Prove that surjective homomorphisms preserve satisfaction of equations

Question

I'm currently studying universal algebra and I'm having trouble to prove the following statement:

Let $\Sigma$ be a many sorted signature and A and B be $\Sigma$-algebras. Prove that if there is a surjective homomorphism $h: A \rightarrow B$ and $A \vDash t \approx t'$, then $B \vDash t \approx t'$.

Just to make things clear:

• $t$ and $t'$ are both terms from the term algebra $T(\Sigma, X)$, where $X$ is a set of variables
• $A \vDash t \approx t'$ means that the equality $t \approx t'$ is valid in the algebra $A$. This in turn means that for every assignment $\alpha: X \rightarrow A$, we have $\bar{\alpha}(t) = \bar{\alpha}(t')$, where $\bar{\alpha}: T(\Sigma, X) \rightarrow A$ is the unique homomorphic extension of $\alpha$. Essentially, $\bar{\alpha}$ is the function that calculates the value of its parameter (a term) with regards to the assignment of variables $\alpha$.

Answer 1

For anyone that might end up struggling with this, I think I found a solution:

Let $\beta: X \rightarrow B$ be an assignment function. We want to prove that $\bar{\beta}(t) = \bar{\beta}(t')$. Notice that, given a function $\bar{\beta}$, we can define a new function $\gamma: T(\Sigma, X) \rightarrow B$ such that $\gamma(t) = h(\alpha(t))$, where $\alpha(t)$ is the element $a$ from $A$ such that $h(a) = \bar{\beta}(t)$ (we can do this because $h$ is surjective). It is very obvious that $\gamma = \bar{\beta}$. Other than that, since $A \vDash t \approx t'$, we know that $\alpha(t) = \alpha(t')$. Lastly, since $h$ is a well-defined function, we know that $h(\alpha(t)) = h(\alpha(t'))$, which means that $\bar{\beta}(t) = \bar{\beta}(t')$.
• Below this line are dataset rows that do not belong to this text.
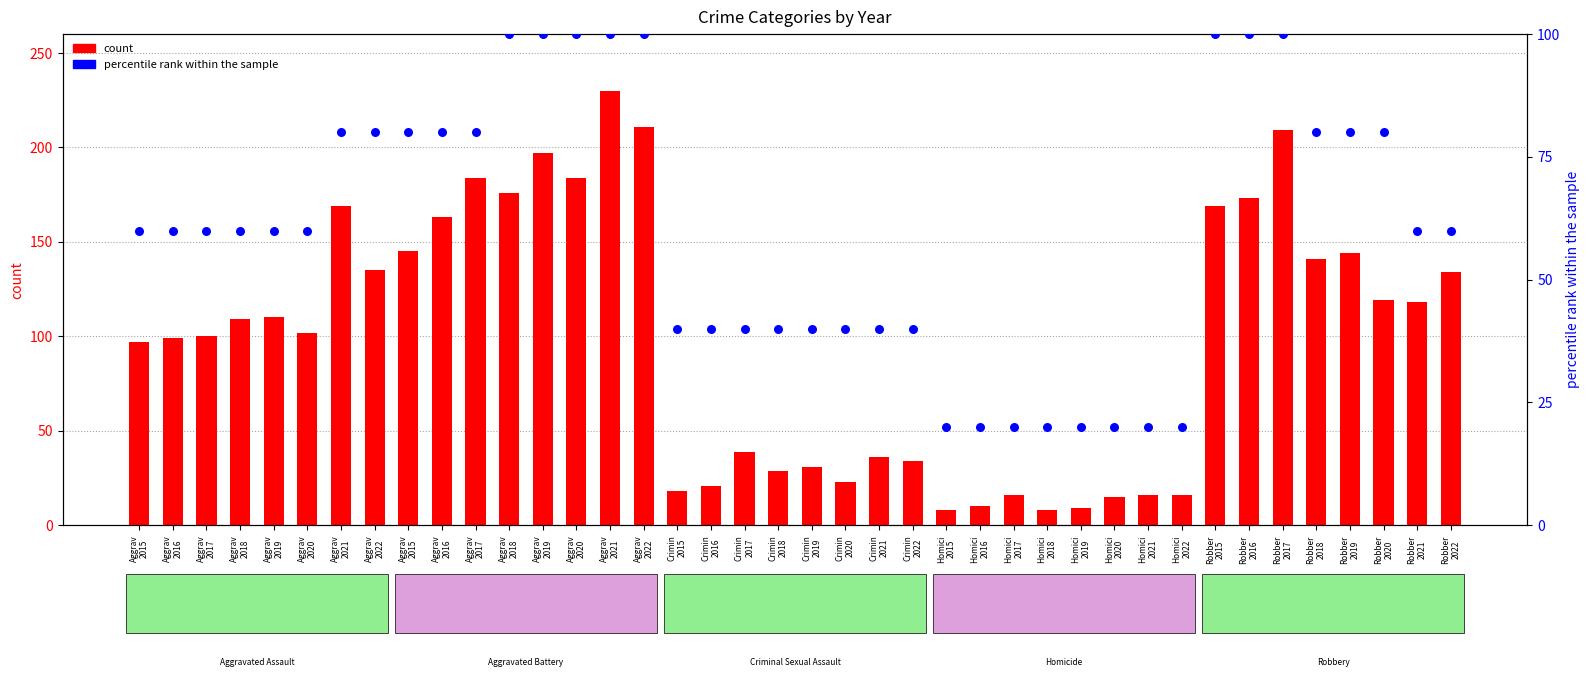

At which category is the sum across all series the highest?

Aggrav
2021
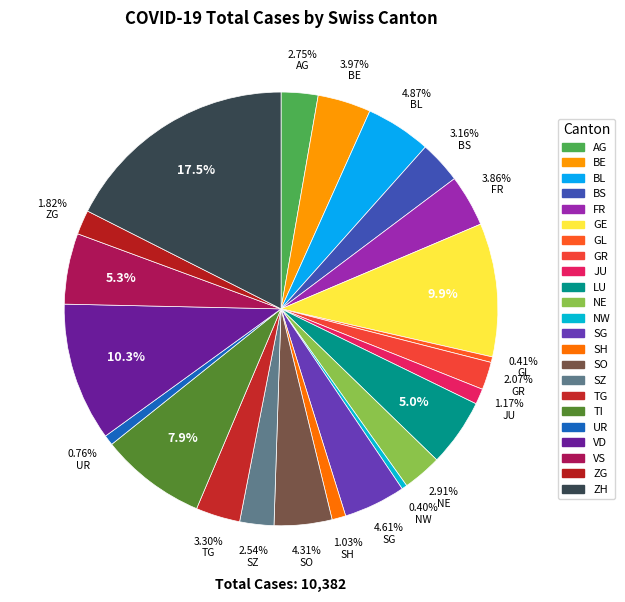

How much of the chart is everything except SZ?

97.5%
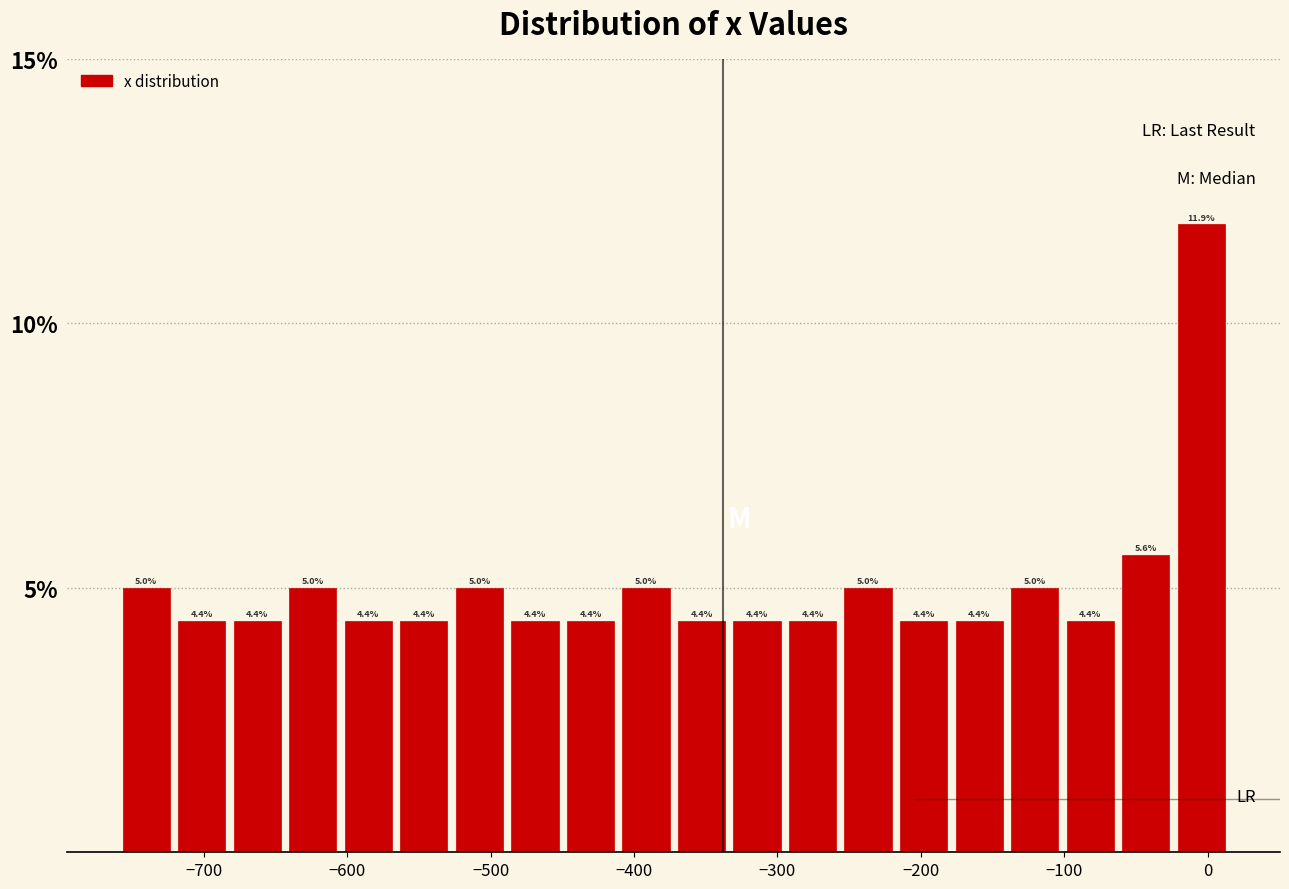

Read against the x-axis, roughly where is the centre of the tallest bar?

0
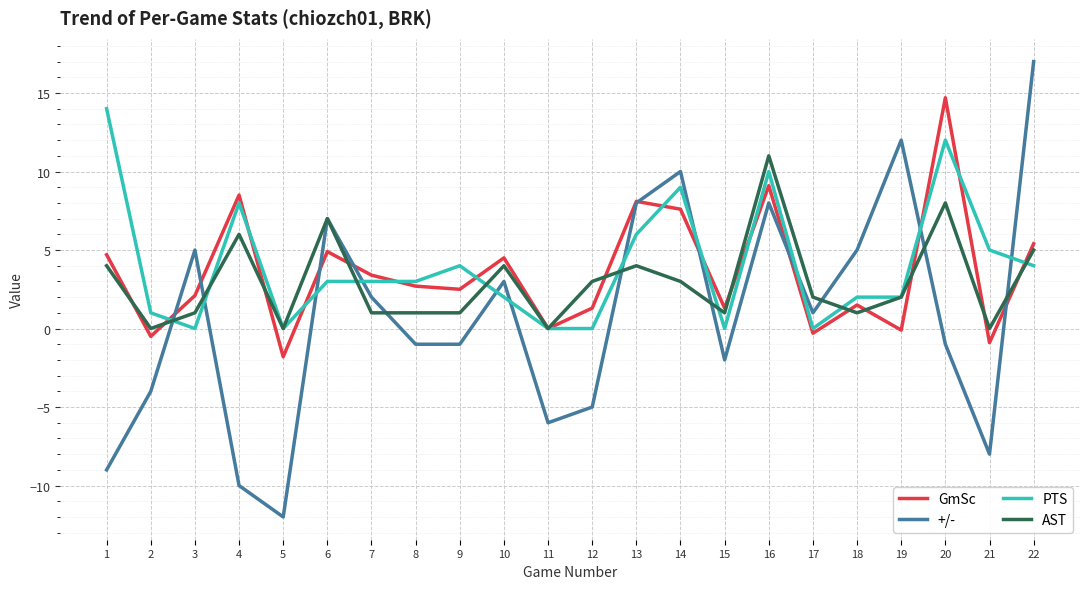

True or false: +/- and PTS cross at least once.

True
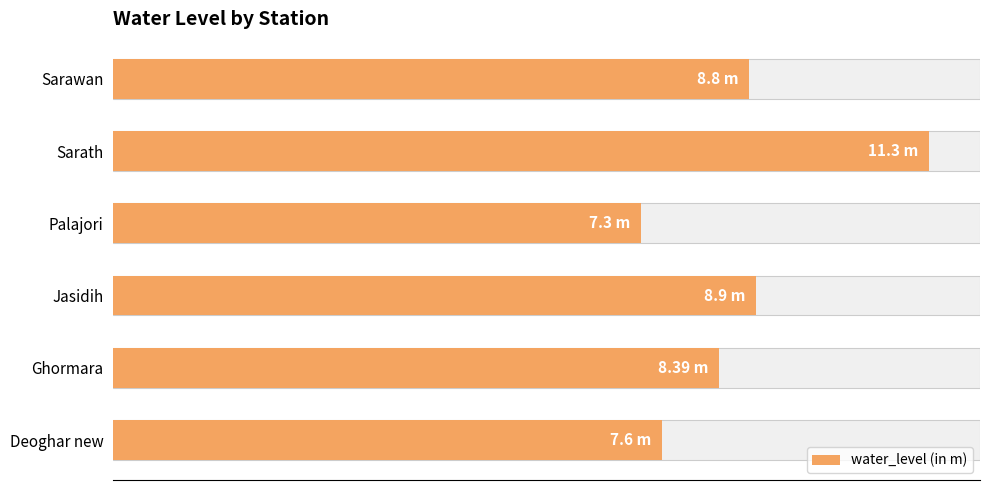

What is the maximum value shown in the chart?

11.3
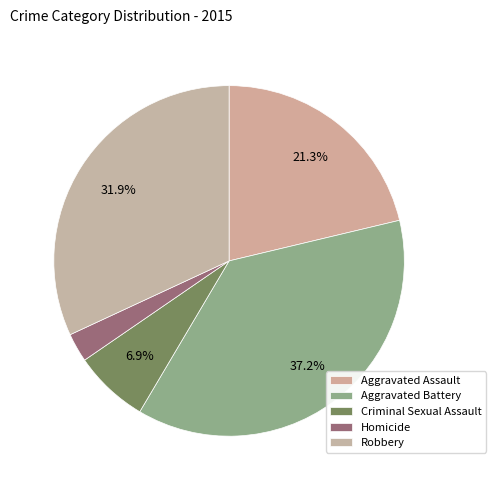

To the nearest percent, what is the combined percentage of Robbery and Criminal Sexual Assault?

39%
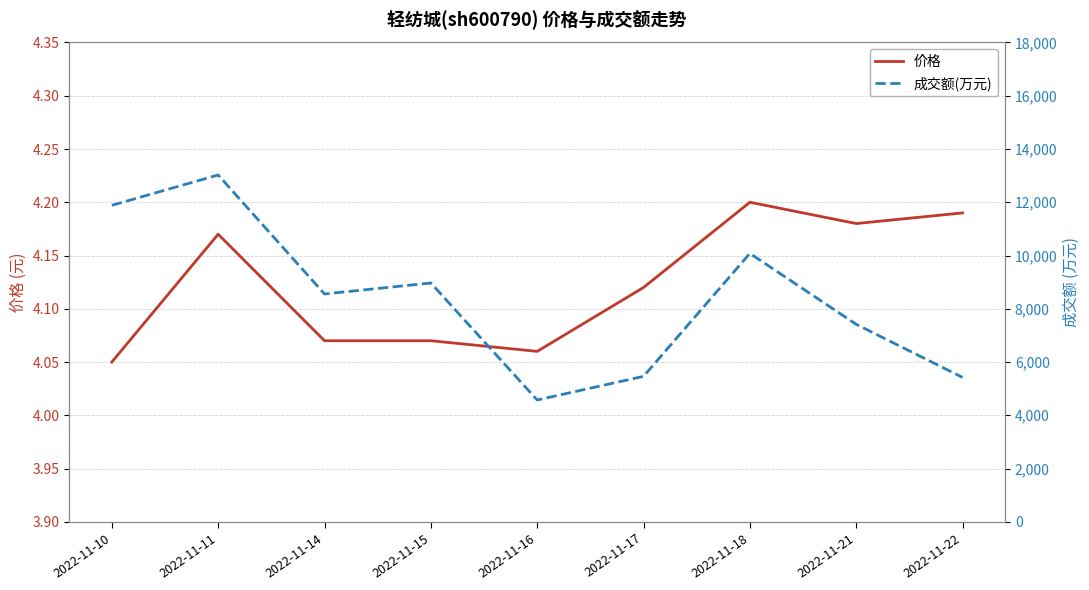

What is the average value of the 成交额(万元) series?

8376.4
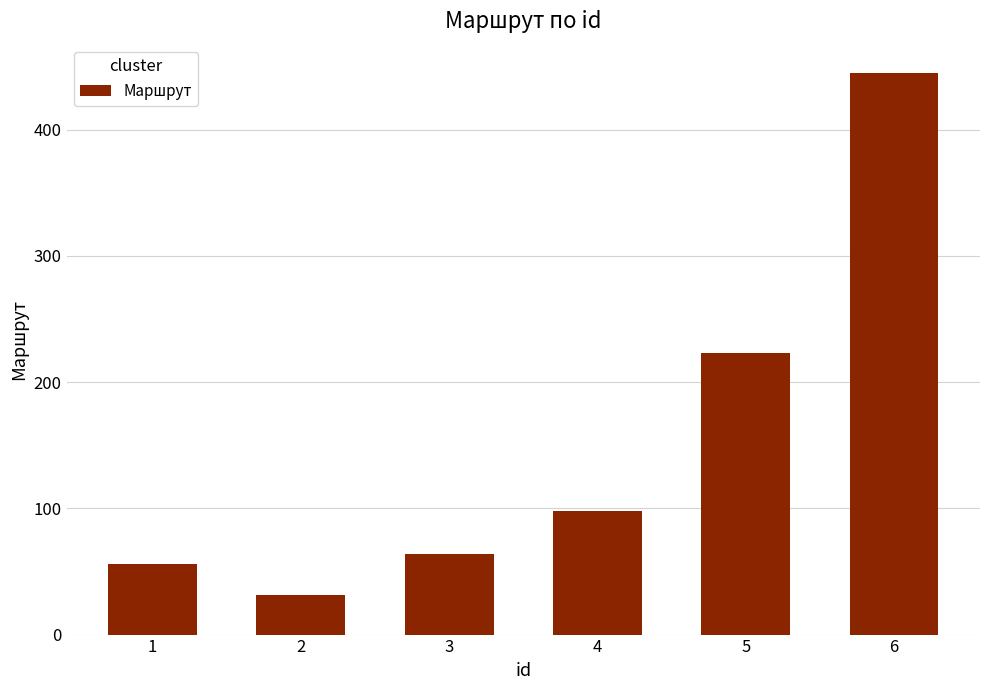

Rank the categories by value from lowest to highest.

2, 1, 3, 4, 5, 6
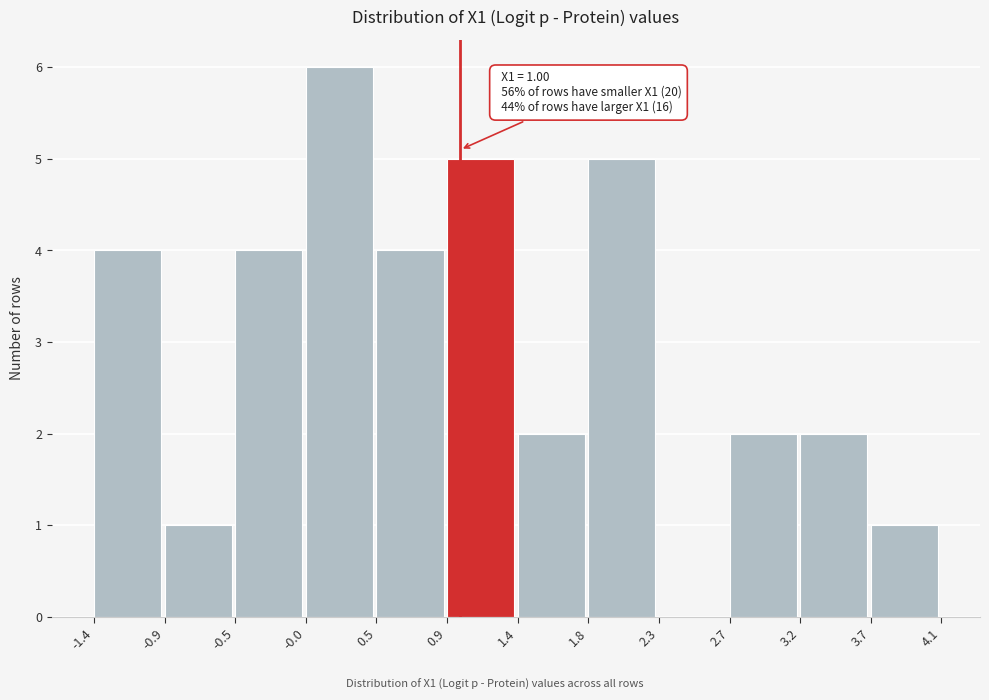

Which range on the x-axis has the tallest bar?

-0.0 to 0.5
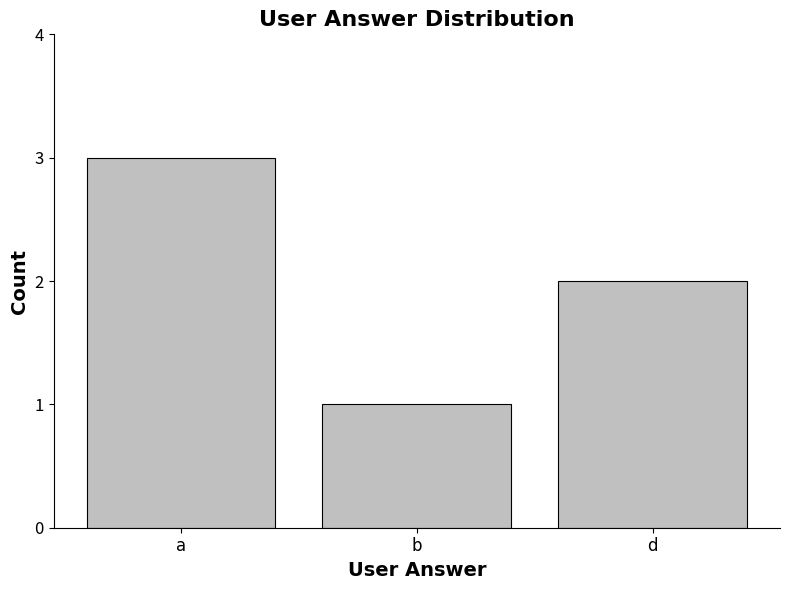

Which label corresponds to the smallest value in the chart?

b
I don't know if every step I took was valid, but it's the best I could come up with.

Answer 2

Consider that for each sort $s$, the map $h_s : A_s \to B_s$ is surjective.

Fix a sequence of sorts $s_1, \ldots, s_n$.

The induced map $h_{s_1, \ldots, s_n} : A_{s_1} \times \cdots \times A_{s_n} \to B_{s_1} \times \cdots \times B_{s_n}$ defined by $h_{s_1, \ldots, s_n}(x_1, \ldots, x_n) = (h_{s_1}(x_1), \ldots, h_{s_n}(x_n))$ is surjective.

Now consider the variable context $\Delta = v_1 : s_1, \ldots, v_n : s_n$, and consider a sort $s$ and terms $t, t’ : s$ in context $\Delta$. These terms induce maps $A_t, A_{t’} : A_{s_1} \times \cdots \times A_{s_n} \to A_s$ and $B_t, B_{t’} : B_{s_1} \times \cdots \times B_{s_n} \to B_s$.

The fact that $h$ is a homomorphism means that $h_s \circ A_t = B_t \circ h_{s_1, \ldots, s_n}$ and $h_s \circ A_{t’} = B_{t’} \circ h_{s_1, \ldots, s_n}$.

The fact that $A \models t \approx t’$ means exactly that $A_t = A_{t’}$. From this, it follows that $B_t \circ h_{s_1, \ldots, s_n} = h_s \circ A_t = h_s \circ A_{t’} = B_{t’} \circ h_{s_1, \ldots, s_n}$.

Because $h_{s_1, \ldots, s_n}$ is surjective (and thus an epimorphism) and $B_t \circ h_{s_1, \ldots, s_n} = B_{t’} \circ h_{s_1, \ldots, s_n}$, it follows that $B_t = B_{t’}$. That is, $B \models t \approx t’$.